INSECTS are the inspiration behind a multimedia exhibition in Salisbury.

Insect Odyssey: Insects, Books and the Artistic Imagination has opened at Salisbury Museum and runs until September 25.

It is a multimedia exhibition exploring insects through the interpretations and visual responses of 27 contemporary artists and makers to the publications which, since the 17th century seventeenth century, have documented and illustrated these creatures.

The curators have chosen artists working in different disciplines and media from across the UK and further afield.

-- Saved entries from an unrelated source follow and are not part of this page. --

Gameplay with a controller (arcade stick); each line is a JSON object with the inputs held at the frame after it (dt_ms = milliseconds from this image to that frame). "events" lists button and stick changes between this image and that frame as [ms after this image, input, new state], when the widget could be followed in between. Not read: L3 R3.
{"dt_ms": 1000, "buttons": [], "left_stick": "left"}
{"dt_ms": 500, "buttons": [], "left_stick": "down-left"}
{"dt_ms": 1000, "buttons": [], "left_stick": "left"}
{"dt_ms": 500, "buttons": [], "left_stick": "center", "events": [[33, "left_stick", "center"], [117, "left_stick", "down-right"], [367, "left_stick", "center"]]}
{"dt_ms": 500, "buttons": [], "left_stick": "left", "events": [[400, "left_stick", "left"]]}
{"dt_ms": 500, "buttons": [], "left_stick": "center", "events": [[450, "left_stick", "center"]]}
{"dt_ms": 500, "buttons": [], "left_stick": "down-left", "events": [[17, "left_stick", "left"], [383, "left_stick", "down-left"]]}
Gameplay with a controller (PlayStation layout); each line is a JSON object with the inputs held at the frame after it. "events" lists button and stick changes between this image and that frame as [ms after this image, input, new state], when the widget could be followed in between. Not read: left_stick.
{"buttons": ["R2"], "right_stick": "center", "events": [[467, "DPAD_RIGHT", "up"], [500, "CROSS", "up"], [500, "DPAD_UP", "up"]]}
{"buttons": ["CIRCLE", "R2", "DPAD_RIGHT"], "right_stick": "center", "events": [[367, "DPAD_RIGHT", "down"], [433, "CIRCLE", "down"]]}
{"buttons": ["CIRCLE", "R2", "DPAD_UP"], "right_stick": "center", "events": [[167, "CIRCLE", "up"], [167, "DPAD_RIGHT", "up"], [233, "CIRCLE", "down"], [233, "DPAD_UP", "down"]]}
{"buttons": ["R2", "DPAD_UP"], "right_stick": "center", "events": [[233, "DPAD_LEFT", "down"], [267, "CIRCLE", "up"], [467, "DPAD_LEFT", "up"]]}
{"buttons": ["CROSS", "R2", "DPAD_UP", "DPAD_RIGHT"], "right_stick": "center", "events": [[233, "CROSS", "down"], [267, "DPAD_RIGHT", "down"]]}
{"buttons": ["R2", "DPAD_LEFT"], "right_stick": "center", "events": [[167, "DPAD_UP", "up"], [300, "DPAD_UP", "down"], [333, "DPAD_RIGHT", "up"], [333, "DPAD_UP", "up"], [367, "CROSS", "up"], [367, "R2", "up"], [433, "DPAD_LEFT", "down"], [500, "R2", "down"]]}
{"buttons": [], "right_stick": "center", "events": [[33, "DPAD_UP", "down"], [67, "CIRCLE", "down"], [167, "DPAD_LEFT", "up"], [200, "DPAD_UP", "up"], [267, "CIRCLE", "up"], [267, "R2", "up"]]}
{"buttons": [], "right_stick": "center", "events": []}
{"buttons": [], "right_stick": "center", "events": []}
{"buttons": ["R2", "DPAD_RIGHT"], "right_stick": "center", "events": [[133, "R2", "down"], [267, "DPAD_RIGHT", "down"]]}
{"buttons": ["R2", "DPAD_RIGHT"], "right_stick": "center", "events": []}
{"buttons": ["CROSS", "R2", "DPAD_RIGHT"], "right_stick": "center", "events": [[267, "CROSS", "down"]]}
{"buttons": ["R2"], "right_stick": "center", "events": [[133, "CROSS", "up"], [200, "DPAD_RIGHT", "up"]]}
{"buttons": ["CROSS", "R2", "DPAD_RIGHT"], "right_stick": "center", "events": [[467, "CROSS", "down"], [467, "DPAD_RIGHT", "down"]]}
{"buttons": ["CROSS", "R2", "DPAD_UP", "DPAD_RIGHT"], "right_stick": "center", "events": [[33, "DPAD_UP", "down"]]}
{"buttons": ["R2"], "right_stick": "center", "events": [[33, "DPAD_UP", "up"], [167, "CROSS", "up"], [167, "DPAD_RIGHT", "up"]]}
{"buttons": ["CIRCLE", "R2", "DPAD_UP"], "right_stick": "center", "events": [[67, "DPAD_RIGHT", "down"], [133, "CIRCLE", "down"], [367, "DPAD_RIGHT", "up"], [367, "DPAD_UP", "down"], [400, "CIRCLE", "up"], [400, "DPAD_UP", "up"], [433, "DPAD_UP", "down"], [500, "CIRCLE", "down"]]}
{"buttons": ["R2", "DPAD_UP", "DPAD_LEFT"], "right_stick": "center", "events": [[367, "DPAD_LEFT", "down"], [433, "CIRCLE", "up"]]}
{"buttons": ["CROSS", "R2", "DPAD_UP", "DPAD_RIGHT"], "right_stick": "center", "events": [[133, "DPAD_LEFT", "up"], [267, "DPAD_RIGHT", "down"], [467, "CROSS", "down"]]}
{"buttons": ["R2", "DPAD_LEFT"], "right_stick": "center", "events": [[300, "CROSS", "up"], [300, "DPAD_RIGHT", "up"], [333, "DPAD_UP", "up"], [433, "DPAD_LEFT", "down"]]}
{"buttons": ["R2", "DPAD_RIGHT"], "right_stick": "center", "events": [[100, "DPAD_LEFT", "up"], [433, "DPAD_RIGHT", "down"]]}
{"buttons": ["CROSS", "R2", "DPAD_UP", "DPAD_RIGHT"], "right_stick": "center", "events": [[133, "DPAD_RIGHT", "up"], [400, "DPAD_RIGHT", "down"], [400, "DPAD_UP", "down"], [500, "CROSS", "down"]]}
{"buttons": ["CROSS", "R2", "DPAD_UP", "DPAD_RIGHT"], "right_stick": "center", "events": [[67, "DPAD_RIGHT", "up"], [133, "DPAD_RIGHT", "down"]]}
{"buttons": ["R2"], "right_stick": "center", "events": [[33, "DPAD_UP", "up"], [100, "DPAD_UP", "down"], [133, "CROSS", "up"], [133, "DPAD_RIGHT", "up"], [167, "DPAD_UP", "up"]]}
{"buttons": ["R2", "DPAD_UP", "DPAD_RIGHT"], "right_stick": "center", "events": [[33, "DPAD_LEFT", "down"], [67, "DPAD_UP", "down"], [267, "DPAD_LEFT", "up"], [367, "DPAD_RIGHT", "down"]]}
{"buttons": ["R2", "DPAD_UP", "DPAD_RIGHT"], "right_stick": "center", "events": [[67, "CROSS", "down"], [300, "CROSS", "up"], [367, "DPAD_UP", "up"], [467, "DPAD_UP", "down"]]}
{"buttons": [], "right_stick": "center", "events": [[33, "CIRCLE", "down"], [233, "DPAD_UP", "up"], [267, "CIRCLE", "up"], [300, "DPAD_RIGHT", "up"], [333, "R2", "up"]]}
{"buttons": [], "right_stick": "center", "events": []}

The original scientific publications formed the genesis of the investigation, providing a creative challenge and liberating odyssey for the makers involved which includes painters, printmakers, sculptors, ceramicists and jewellers, together with artists working with glass, installation and film.

A small number of existing art works have been included to support the exhibition.

Through a variety of scales, materials, colours and textures employed in the new works, and through the narratives embedded in them, the aim is to draw attention not only to the myriad physical and behavioural characteristics of insect populations, but also to the historical, cultural, and social associations they provoke.

The artists participating in the exhibition are: Julie Ayton, Bridget Bailey, Nicola Bealing, Su Blackwell, Henny Burnett, Tracey Bush, Tess Chodan, Louisa Crispin, Ruth Dresman, Arlette Ess, Tessa Farmer, Susan Francis, Sarah Gillespie, Katy Harrald, Kate Holland, Susan Horth, Kate Kato, Noémi Kiss, Patricia Low, James Morton-Evans, Linn O’Carroll, Peter Randall-Page, Louise Richardson, Lou Rota, KT Rothe, Rhea, Thierstein, and Julieann Worrall Hood.

The show is the brainchild of and curated by Dr Michael Darby, of the National History Museum who was recently noted in the naming of the Greta Thunberg Beetle, Prudence Maltby, Design Historian, and Dr Elisabeth Darby, Sotheby’s and Victoria and Albert Museum.

It is supported by The Royal Entomological Society.

Insect Odyssey hopes to draw attention to the delicacy of our insect populations, and protect the balance between man and nature.

This exhibition will be located in Salisbury Museum’s first-floor gallery and King’s Room.